Hierzu befragte die Zivilkammer auch den Onkologen Ralph Naumann vom Siegener St. Marienkrankenhaus als Sachverständigen. In seinem Gutachten hatte Naumann erklärt, für ihn sei es überwiegend wahrscheinlich, dass Unterdosierungen den Gesundheitszustand und die Prognose verschlechtert hätten. Allerdings gebe es leider wenig Daten, sagt Naumann vor Gericht: Für den vorliegenden Fall wäre ein Vergleich der Immuntherapie mit Placebo aufschlussreich – doch diese hätte man aus ethischen Gründen nicht machen können. Über einen groben, indirekten Vergleich mit dem Chemotherapeutikum Docetaxel schätzt Naumann eine Verdopplung der Überlebenszeit. „Das ist für mich als Onkologe schon ein Wort“, sagt er. Doch dies bezieht sich auf den Mittelwert über alle Patienten, rund 80 Prozent profitieren eben nicht – man wisse nicht, ob der Patient zu den 20 Prozent gehört hätte.

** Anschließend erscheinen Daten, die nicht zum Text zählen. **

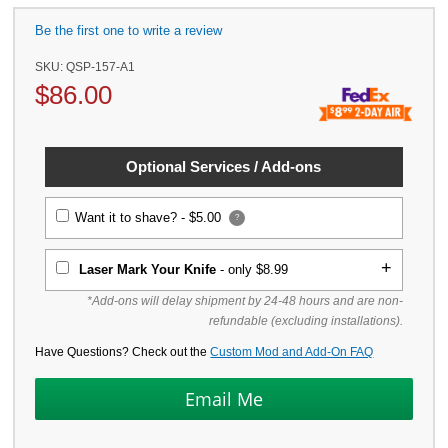
Be the first one to write a review
SKU:
QSP-157-A1
$
86.00
Optional Services / Add-ons
Want it to shave? -
$5.00
?
Laser Mark Your Knife
- only $8.99
*Add-ons will delay shipment by 24-48 hours and are non-
refundable (excluding installations).
Have Questions? Check out the
Custom Mod and Add-On FAQ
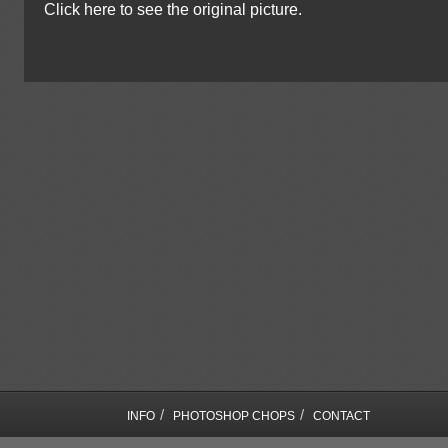
Click here to see the original picture.
/
/
INFO
PHOTOSHOP CHOPS
CONTACT
COPYRIGHT © SEBASTIAN MOTSCH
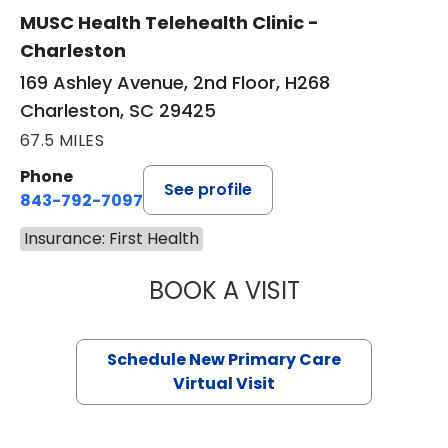
MUSC Health Telehealth Clinic -
Charleston
169 Ashley Avenue, 2nd Floor, H268
Charleston, SC 29425
67.5 MILES
Phone
See profile
843-792-7097
Insurance: First Health
BOOK A VISIT
MARY SUE BREW
Schedule New Primary Care
Virtual Visit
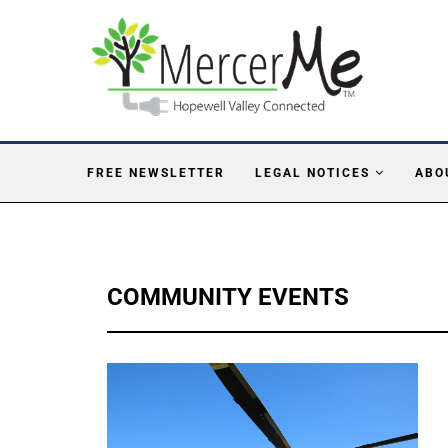
FREE NEWSLETTER
LEGAL NOTICES
ABO
COMMUNITY EVENTS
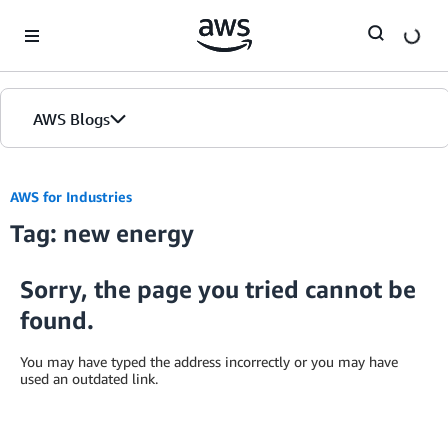
Skip to Main Content
AWS Blogs
AWS for Industries
Tag: new energy
Sorry, the page you tried cannot be
found.
You may have typed the address incorrectly or you may have
used an outdated link.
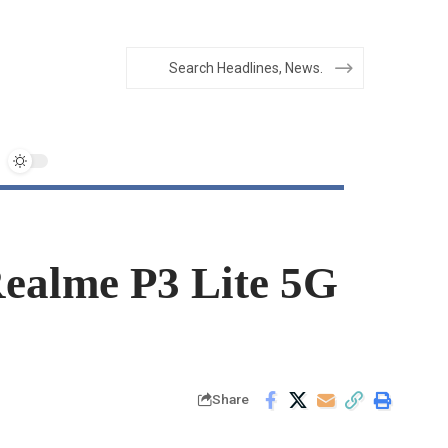
Realme P3 Lite 5G
Share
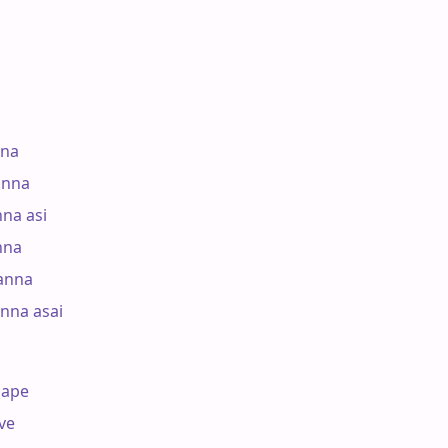
na

nna

a asi

na

nna

nna asai

ape

e
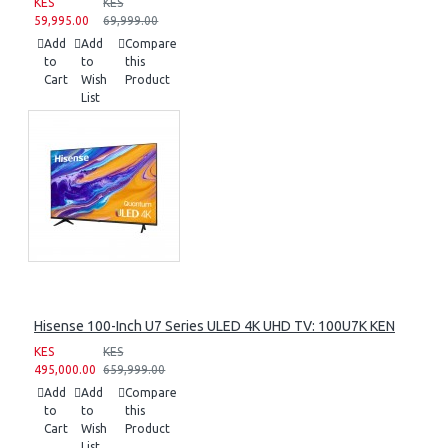
KES
KES
59,995.00
69,999.00
Add
Add
Compare
to
to
this
Cart
Wish
Product
List
Hisense 100-Inch U7 Series ULED 4K UHD TV: 100U7K KEN
KES
KES
495,000.00
659,999.00
Add
Add
Compare
to
to
this
Cart
Wish
Product
List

Während die Klägerin als Erbin ein Schmerzensgeld von mindestens 25.000 Euro auch aufgrund eines womöglich früheren Todes gefordert hatte, bewerten die Richter die Situation daher anders – sie halten einen Betrag in Hohe von etwa 10.000 Euro für angemessen. Dies wäre ein Schmerzensgeld für die aufgrund der angenommenen Unterdosierungen unnütze, wochenlange Therapie sowie für die psychische Belastung: Der Ehemann der Klägerin hatte noch vor seinem Tod erfahren, dass er womöglich von dem Apothekerskandal betroffen ist und keine wirksamen Therapien erhalten hat.

Einen Vergleich wollte ein Anwalt, der den Insolvenzverwalter vor Gericht vertritt, nicht akzeptieren. „Der Insolvenzverwalter hat mir leider eine klare Weisung gegeben, dass wir uns nicht vergleichen können“, erklärt er. „Das hängt damit zusammen, dass es noch ein paar weitere Verfahren gibt, die vom Ausgang dieses Verfahrens vielleicht abhängen.“

Die Richter erlassen ihr Urteil nun innerhalb von drei Wochen. Die Angehörigen wollen ihre Forderung weiter durchsetzen, notfalls auch in der zweiten Instanz. „Wir machen weiter“, sagt eine Angehörige.

Beim Landgericht Essen sind noch einige weitere Zivilverfahren anhängig, die jedoch derzeit ruhen – nach Auskunft eines Sprechers könnten diese wieder fortgesetzt werden, doch seien keine entsprechenden Anträge gestellt. Mehrere Betroffene haben angesichts des Insolvenzverfahrens und der schlechten Aussichten, relevante Summen aus der Insolvenzmasse erhalten zu können, aufgegeben. So erklärt die Fachanwältin für Medizinrecht Sabrina Diehl gegenüber der DAZ, dass ihre mehr als 20 Mandanten Schadensersatzansprüche gegen Stadtmann beziehungsweise den Insolvenzverwalter aus diesem Grund nicht mehr durchsetzen wollen.